Molecular model of an alpha-helical prion protein dimer and its monomeric subunits as derived from chemical cross-linking and molecular modeling calculations.

Prions are the agents of a series of lethal neurodegenerative diseases. They are composed largely, if not entirely, of the host-encoded prion protein (PrP), which can exist in the cellular isoform PrP(C) and the pathological isoform PrP(Sc). The conformational change of the alpha-helical PrP(C) into beta-sheet-rich PrP(Sc) is the fundamental event of prion disease.
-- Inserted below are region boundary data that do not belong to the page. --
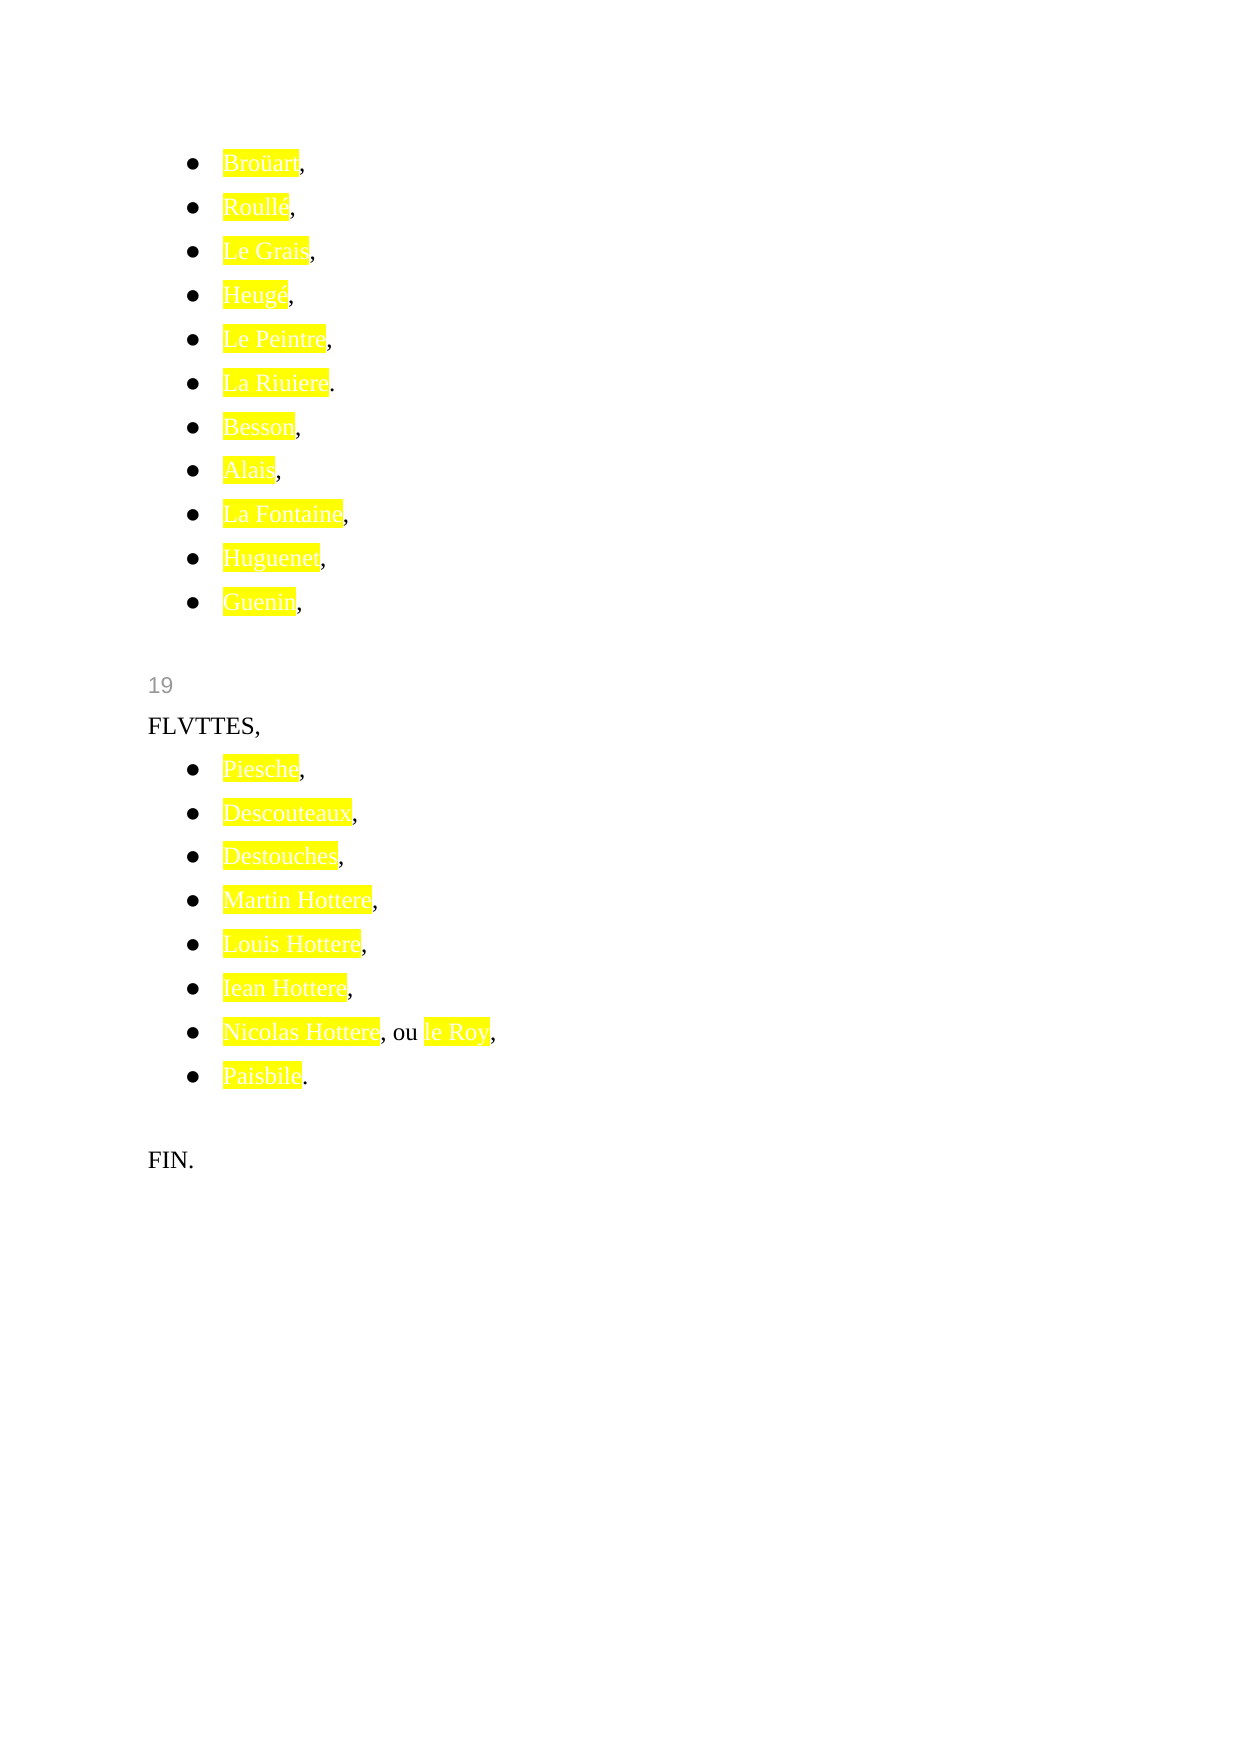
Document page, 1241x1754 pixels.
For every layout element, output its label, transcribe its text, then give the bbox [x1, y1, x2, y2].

text FLVTTES, [148, 711, 1093, 740]
list Martin Hottere, [185, 884, 1093, 915]
list Piesche, [185, 753, 1093, 783]
list Alais, [185, 454, 1093, 485]
list Heugé, [185, 279, 1093, 310]
list Roullé, [185, 191, 1093, 222]
list Nicolas Hottere, ou le Roy, [185, 1016, 1093, 1046]
list Iean Hottere, [185, 972, 1093, 1003]
list Huguenet, [185, 542, 1093, 573]
list Destouches, [185, 841, 1093, 871]
list Besson, [185, 411, 1093, 441]
list Louis Hottere, [185, 928, 1093, 959]
list Le Peintre, [185, 323, 1093, 353]
text FIN. [148, 1146, 1093, 1174]
list La Riuiere. [185, 367, 1093, 397]
list Broüart, [185, 148, 1093, 178]
list Paisbile. [185, 1060, 1093, 1090]
list Le Grais, [185, 235, 1093, 266]
list Guenin, [185, 586, 1093, 617]
list La Fontaine, [185, 498, 1093, 529]
text 19 [173, 672, 1093, 698]
list Descouteaux, [185, 797, 1093, 827]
The transition of recombinant PrP from a PrP(C)-like into a PrP(Sc)-like conformation can be induced in vitro by submicellar concentrations of SDS. An alpha-helical dimer was identified that might represent either the native state of PrP(C) or the first step from the monomeric PrP(C) to highly aggregated PrP(Sc). In the present study, the molecular structure of these dimers was analyzed by introducing covalent cross-links using 1-ethyl-3-(3-dimethylaminopropyl) carbodiimide. Inter- and intramolecular bonds between directly neighboured amino groups and carboxy groups were generated. The bonds formed in PrP dimers of recombinant PrP (90-231) were identified by tryptic digestion and subsequent mass spectrometric analysis. Intra- and intermolecular cross-links between N-terminal glycine and three acidic amino acid side chains in the globular part of PrP were identified, showing the N-terminal amino acids (90-124) are not as flexible as known from NMR analysis. When the cross-linked sites were used as structural constraint, molecular modeling calculations yielded a structural model for PrP dimer and its monomeric subunit, including the folding of amino acids 90-124 in addition to the known structure. Molecular dynamics of the structure after release of the constraint indicated an intrinsic stability of the domain of amino acids 90-124.